Texto: Ana María Botero
Ilustración: Valeria Uribe

El baúl - Bajo AsfaltoSubí las escalas como cualquier otro día, pero ahora, en vez de pasar por la registradora, abrí la puerta delantera y rompí la barrera creada por una mampara, que después de viajar tanto en autos de servicio público, seguía sin saber para qué servía. Me senté con dificultad, pero me sentía como una reina en su gran trono. Alto, acolchado y con colores que cubrían la gama del dorado, del verde y del rojo.

Un hombre, que estimo llegaba a los 50, llevaba uniforme de alguna empresa de buses, una barriga llena de muchos años de experiencia y unas cejas abundantes como su cabello, tirado hacia atrás con una peinilla de bolsillo. Él, con buen humor al empezar la mañana, no se sintió ofendido con mi presencia en ese lugar donde casi siempre se ven familiares y conocidos cercanos, los que tienen el privilegio de entrar a su lugar sagrado.

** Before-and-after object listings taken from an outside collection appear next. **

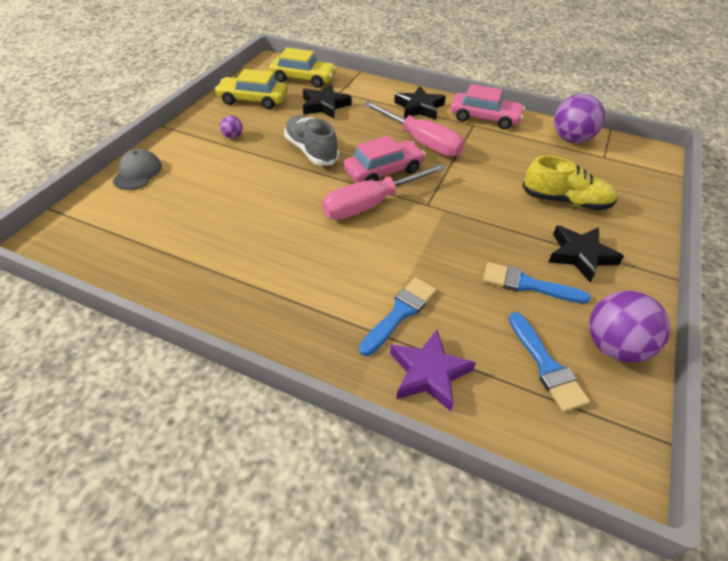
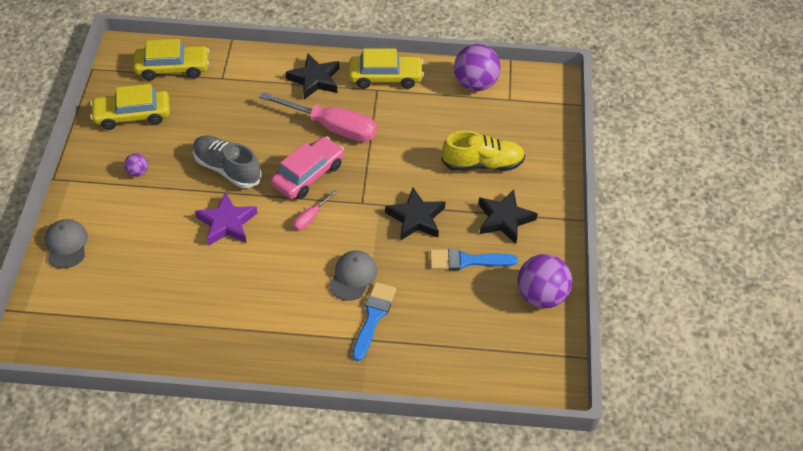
camera: 20 degrees left, 5 degrees up
(325, 105) = (214, 103): black star -> black star (416, 218)
(371, 204) = (311, 217): pink screwdriver -> pink screwdriver, size x0.46
(393, 266) = (353, 276): none -> grey cap
(429, 373) = (411, 359): purple star -> purple star (227, 223)
(484, 118) = (385, 77): pink car -> yellow car
(546, 366) = (495, 327): blue brush -> none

La cabina no se parecía en lo absoluto a un cuarto de hotel, donde las cosas volvían a su lugar y era neutro para el próximo inquilino. Por el contrario, era más una habitación de una casa antigua, que siempre ha sido del mismo dueño y que no se renueva, pero que siempre tiene algo nuevo. Esa pequeña habitación, habitada siempre por una persona, estaba ambientada con música popular, transmitida por una emisora local que tiene desde el Charrito negro hasta los nuevos vallenatos. Las tonadas, en conjunto con los susurros del conductor, combinaban de una forma particular con la decoración de la cabina, que tenía desde tapetes con el escudo de Nacional, hasta un ícono de la Virgen María y el Sagrado Corazón.

Después de ver el suelo, y ver el verde sucumbido en el polvo sobre un fondo negro, miré al frente. El parabrisas no solo contenía la vista hacia las calles; sino un pequeño letrero con letra gótica que decía “Yesica”, nombre de la hija del conductor, un cartel con los lugares con la ruta del bus y la Virgen del Carmen de nuevo. El tablero negro estaba decorado con billetes de mil y dos mil, un perro con cabeza oscilante y el celular del conductor. Nada estaba organizado para mí, pero para él era como debía de estar, todo en su lugar. La cabrilla tenía un protector con tonos de café, negro, beige y naranja, que me traían a la cabeza una serpiente cascabel. Su trono tenía los mismos colores, para que fuese cómodo y se diferenciara del resto del habitáculo. La palanca de cambios era increíble; tenía vida, un alma bailable. El constante movimiento del bus y el paso de primer cambio a segunda hacía que ella se moviera al compás de la música. Tenía un vestido verde y blanco, parecido a la falda de una bailarina de hula-hula, que aunque no combinara con nada allí dentro, le daba completa vida a lo demás.

El aroma de algún perfume o ambientador con canela se colaba en mi ropa y daba al espacio un aire parecido al de un libro de esoterismo. El conductor seguía tarareando sus canciones, recogiendo el dinero y supongo que sin darme cuenta, le rezaba en algún momento a Dios, mientras miraba simultáneamente la parte trasera del bus y el escapulario colgado en el retrovisor.

Llegué a mi parada, con olor de incienso en mi cabello, una canción pegajosa en la cabeza y la historia que los accesorios de un chofer me contaron. Después de pagar el pasaje y bajar con cuidado de aquel alto trono, supe que no estaba en un bus, como cualquier otro día en la parte trasera, sino en el baúl de objetos preciosos de un hombre con uniforme gris.